Resumo

  • A RFC 6020 dizia que todos os nomes de módulos e submódulos e todos os namespaces XML no registro deveriam ser únicos. A seção 3 da RFC 9890 registra que essa redação não correspondia à prática da IANA para revisões.
  • Pela regra atualizada, os nomes das versões iniciais de módulos e submódulos continuam únicos, enquanto as revisões preservam o nome da versão inicial. O namespace XML inicial continua único, e cada revisão do módulo mantém o mesmo namespace XML da versão inicial.
  • A IANA lista a RFC 9890 como referência adicional porque o procedimento nela descrito é autoritativo para atribuir nomes no registro YANG Module Names. Essa identidade do registro não é o mesmo que um inventário operacional sensível à revisão.

O mecanismo operacional vem primeiro

Para um operador, duas revisões podem apresentar exatamente o mesmo nome de módulo e o mesmo namespace XML. Essa continuidade protege a identidade inicial registrada; não promete que cada revisão terá um nome globalmente distinto. Para responder qual revisão um sistema validou, implantou ou guardou para rollback, é necessário registrar a revisão e uma evidência capaz de reconstruir a entrada usada, como o texto original e seu hash.

A redação antiga da RFC 6020 pode ser lida como uma exigência de que nenhum nome ou namespace se repita entre todas as versões. A RFC 9890 esclarece que a prática da IANA já reutilizava o nome e o namespace iniciais nas revisões e alinha a política a essa prática existente. Ela não transforma o nome em número de revisão e não cria novas operações ou requisitos de gerenciabilidade.

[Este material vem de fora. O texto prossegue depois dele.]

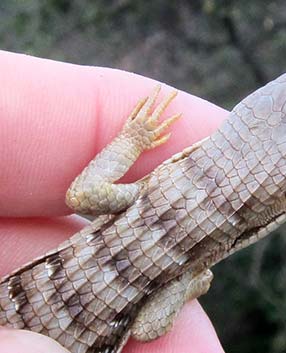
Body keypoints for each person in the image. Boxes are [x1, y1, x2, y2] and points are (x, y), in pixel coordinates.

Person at [0, 49, 226, 353]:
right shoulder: (140, 200)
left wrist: (132, 140)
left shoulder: (138, 199)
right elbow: (148, 328)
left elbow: (84, 195)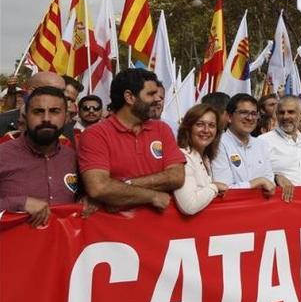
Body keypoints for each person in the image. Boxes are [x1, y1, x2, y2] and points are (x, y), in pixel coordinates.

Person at [79, 69, 185, 210]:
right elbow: (99, 187)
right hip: (115, 228)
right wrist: (151, 196)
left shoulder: (162, 129)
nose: (158, 99)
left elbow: (176, 176)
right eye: (151, 94)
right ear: (129, 97)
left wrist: (125, 184)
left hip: (163, 228)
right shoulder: (95, 135)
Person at [0, 87, 81, 226]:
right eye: (38, 112)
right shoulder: (3, 154)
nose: (46, 119)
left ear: (67, 117)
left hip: (62, 246)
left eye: (55, 111)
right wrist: (20, 203)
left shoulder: (74, 158)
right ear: (25, 117)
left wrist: (89, 200)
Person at [257, 96, 301, 202]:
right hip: (278, 205)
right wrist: (276, 177)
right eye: (281, 113)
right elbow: (255, 174)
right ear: (276, 115)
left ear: (300, 115)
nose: (285, 117)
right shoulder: (263, 141)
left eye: (291, 112)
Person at [212, 93, 275, 194]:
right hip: (233, 208)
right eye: (243, 112)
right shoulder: (218, 144)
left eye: (254, 114)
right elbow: (224, 189)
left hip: (262, 208)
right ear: (229, 116)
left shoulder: (262, 145)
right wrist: (258, 182)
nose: (249, 118)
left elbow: (270, 184)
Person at [174, 104, 228, 214]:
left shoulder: (206, 158)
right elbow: (189, 206)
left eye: (212, 125)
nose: (206, 130)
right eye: (200, 124)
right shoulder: (182, 157)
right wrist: (215, 187)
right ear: (188, 128)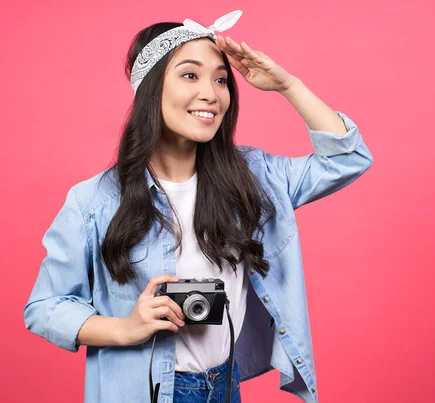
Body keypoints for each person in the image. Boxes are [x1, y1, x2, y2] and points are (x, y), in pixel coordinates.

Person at [24, 10, 373, 403]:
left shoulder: (254, 180)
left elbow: (348, 159)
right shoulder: (94, 202)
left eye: (221, 79)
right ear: (150, 89)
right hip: (144, 391)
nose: (211, 93)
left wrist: (287, 85)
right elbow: (44, 307)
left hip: (224, 385)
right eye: (190, 75)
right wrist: (126, 328)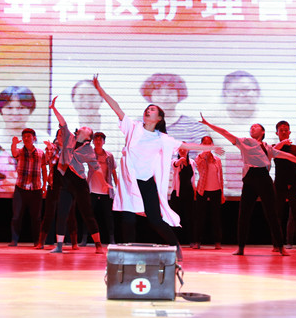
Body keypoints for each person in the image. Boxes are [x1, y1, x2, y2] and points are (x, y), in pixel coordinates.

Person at [93, 76, 223, 259]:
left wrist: (211, 147)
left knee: (155, 219)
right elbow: (116, 108)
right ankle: (128, 253)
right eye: (147, 108)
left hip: (146, 182)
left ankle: (175, 245)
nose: (148, 110)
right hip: (130, 181)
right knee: (128, 217)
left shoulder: (161, 138)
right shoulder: (133, 127)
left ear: (159, 118)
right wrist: (100, 90)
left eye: (152, 109)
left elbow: (185, 145)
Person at [200, 116, 296, 256]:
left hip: (264, 178)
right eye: (251, 127)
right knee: (243, 214)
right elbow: (225, 132)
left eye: (256, 126)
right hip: (249, 179)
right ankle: (240, 247)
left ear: (263, 132)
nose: (252, 127)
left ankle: (280, 247)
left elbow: (285, 155)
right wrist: (208, 124)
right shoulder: (245, 142)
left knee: (272, 214)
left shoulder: (267, 147)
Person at [48, 97, 106, 254]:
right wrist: (54, 109)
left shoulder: (88, 150)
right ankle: (59, 246)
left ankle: (98, 245)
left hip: (79, 183)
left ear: (88, 136)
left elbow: (96, 168)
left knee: (87, 213)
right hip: (65, 181)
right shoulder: (68, 137)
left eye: (86, 128)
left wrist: (104, 183)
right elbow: (63, 123)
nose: (82, 127)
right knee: (62, 213)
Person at [0, 86, 40, 195]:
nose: (15, 113)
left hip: (31, 196)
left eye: (21, 107)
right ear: (1, 109)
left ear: (30, 109)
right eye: (9, 108)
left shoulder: (43, 139)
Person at [220, 71, 262, 197]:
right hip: (223, 193)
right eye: (235, 91)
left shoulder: (274, 120)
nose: (241, 95)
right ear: (225, 93)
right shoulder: (211, 121)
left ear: (257, 92)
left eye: (247, 90)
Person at [140, 73, 207, 145]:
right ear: (150, 96)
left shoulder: (193, 125)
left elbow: (206, 150)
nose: (164, 98)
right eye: (158, 93)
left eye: (170, 93)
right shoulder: (139, 124)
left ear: (179, 95)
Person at [9, 128, 48, 246]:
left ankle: (37, 241)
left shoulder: (40, 153)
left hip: (36, 189)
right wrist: (14, 143)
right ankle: (14, 240)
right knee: (16, 216)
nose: (26, 139)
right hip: (20, 188)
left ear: (34, 138)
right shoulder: (20, 151)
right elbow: (14, 152)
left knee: (36, 217)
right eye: (24, 137)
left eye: (29, 136)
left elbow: (44, 169)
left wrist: (45, 185)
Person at [273, 120, 296, 251]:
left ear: (290, 132)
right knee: (277, 216)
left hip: (294, 184)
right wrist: (282, 143)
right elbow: (272, 153)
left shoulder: (295, 148)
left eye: (286, 130)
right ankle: (277, 244)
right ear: (277, 133)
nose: (284, 132)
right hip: (279, 184)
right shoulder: (274, 147)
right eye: (281, 130)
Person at [194, 135, 225, 249]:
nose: (207, 145)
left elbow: (220, 177)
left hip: (216, 190)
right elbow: (198, 164)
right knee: (200, 217)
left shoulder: (217, 159)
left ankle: (217, 241)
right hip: (202, 190)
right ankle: (197, 241)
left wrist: (222, 193)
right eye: (205, 143)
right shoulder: (199, 158)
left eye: (209, 143)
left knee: (216, 217)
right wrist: (205, 153)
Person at [89, 132, 118, 244]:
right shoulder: (90, 154)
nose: (98, 142)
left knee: (108, 216)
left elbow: (113, 172)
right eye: (96, 140)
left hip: (106, 191)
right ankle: (84, 238)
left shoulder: (109, 156)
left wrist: (117, 186)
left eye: (100, 140)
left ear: (104, 142)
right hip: (92, 189)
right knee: (89, 215)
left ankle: (111, 238)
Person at [170, 147, 196, 246]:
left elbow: (193, 178)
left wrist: (194, 190)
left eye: (184, 149)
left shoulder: (192, 162)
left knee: (189, 217)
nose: (182, 151)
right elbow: (175, 165)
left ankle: (191, 240)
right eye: (180, 149)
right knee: (176, 217)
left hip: (188, 192)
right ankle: (175, 240)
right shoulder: (175, 161)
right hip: (177, 193)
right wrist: (181, 159)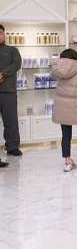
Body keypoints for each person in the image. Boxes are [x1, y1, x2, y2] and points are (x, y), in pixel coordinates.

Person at [0, 24, 22, 164]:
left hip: (8, 92)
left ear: (4, 34)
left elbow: (17, 64)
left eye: (0, 33)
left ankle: (12, 147)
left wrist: (3, 74)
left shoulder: (12, 50)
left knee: (11, 121)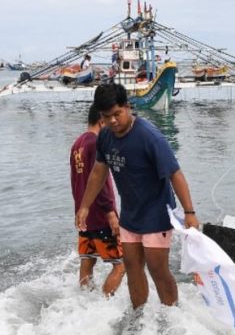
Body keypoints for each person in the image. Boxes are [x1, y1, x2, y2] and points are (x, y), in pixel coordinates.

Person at [75, 83, 199, 315]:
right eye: (106, 116)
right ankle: (138, 315)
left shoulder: (149, 136)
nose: (112, 121)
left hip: (157, 213)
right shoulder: (105, 137)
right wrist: (84, 206)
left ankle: (172, 316)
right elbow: (99, 172)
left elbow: (175, 174)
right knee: (132, 267)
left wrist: (190, 213)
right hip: (130, 215)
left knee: (157, 268)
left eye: (116, 114)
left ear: (128, 107)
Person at [70, 104, 125, 296]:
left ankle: (85, 302)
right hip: (100, 214)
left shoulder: (78, 144)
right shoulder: (96, 143)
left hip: (84, 215)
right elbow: (101, 181)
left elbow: (76, 181)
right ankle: (104, 304)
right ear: (102, 121)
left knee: (88, 259)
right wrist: (111, 212)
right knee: (121, 264)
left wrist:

O que a autoridade da IANA significa

A autoridade aqui é sobre o procedimento de atribuição e registro. A IANA mantém a entrada do nome e do namespace do módulo ou submódulo inicial e aponta a RFC 9890 como referência adicional. Um snapshot congelado demonstra apenas o estado do registro no momento observado. Ele não demonstra qualidade de implementação, adoção por operadores, compatibilidade de ferramentas ou correção semântica de uma revisão específica, nem substitui o inventário de implantação.

Identidade do registro versus inventário por revisão

Esta é uma análise de Theo March, não um requisito da RFC 9890: tratar um nome estável como prova direta de compatibilidade cria ambiguidade de identidade. Uma automação que armazena schema apenas pelo nome pode reutilizar uma revisão que nunca foi validada para aquele contexto, produzindo deriva de automação. Se o pacote de rollback retém somente nome e namespace, não há como provar depois qual versão semântica foi restaurada. Uma prática mais defensável é guardar, no mesmo registro orientado à revisão, nome, namespace XML, data ou identificador equivalente da revisão, origem do módulo, hash, resultado da validação e horário da implantação.

Fixtures concretas de verificação

As verificações abaixo são recomendações operacionais, não requisitos novos da RFC:

  1. Separe duas revisões sucessivas com o mesmo nome inicial e o mesmo namespace XML. Preserve o texto de cada uma e seu SHA-256; confirme que a consulta ao registro encontra uma identidade estável, enquanto o inventário diferencia as revisões.
  2. Faça o validador receber explicitamente identificador de revisão e hash, e não apenas o nome. Registre entrada, resultado, versão da ferramenta e horário.
  3. Em uma implantação simulada, troque intencionalmente os dois arquivos e verifique se a divergência de revisão ou hash é recusada. No rollback, confirme que o arquivo correto pode ser recuperado de forma única a partir do registro.
  4. Mantenha o snapshot congelado da IANA separado de uma consulta atual, com o horário de observação. Não use o snapshot como prova de correção da implementação.

Os limites da evidência precisam permanecer explícitos. O conjunto não mede quantas ferramentas presumiram nomes globalmente únicos entre todas as revisões. Nenhum incidente operacional, falha de interoperabilidade ou custo de migração foi estabelecido. A RFC não valida a compatibilidade semântica de revisões sucessivas. O snapshot da IANA pode mudar depois da observação e representa o estado do registro, não a correção de uma implementação. Suporte de fornecedores e prevalência de implantação estão fora das fontes.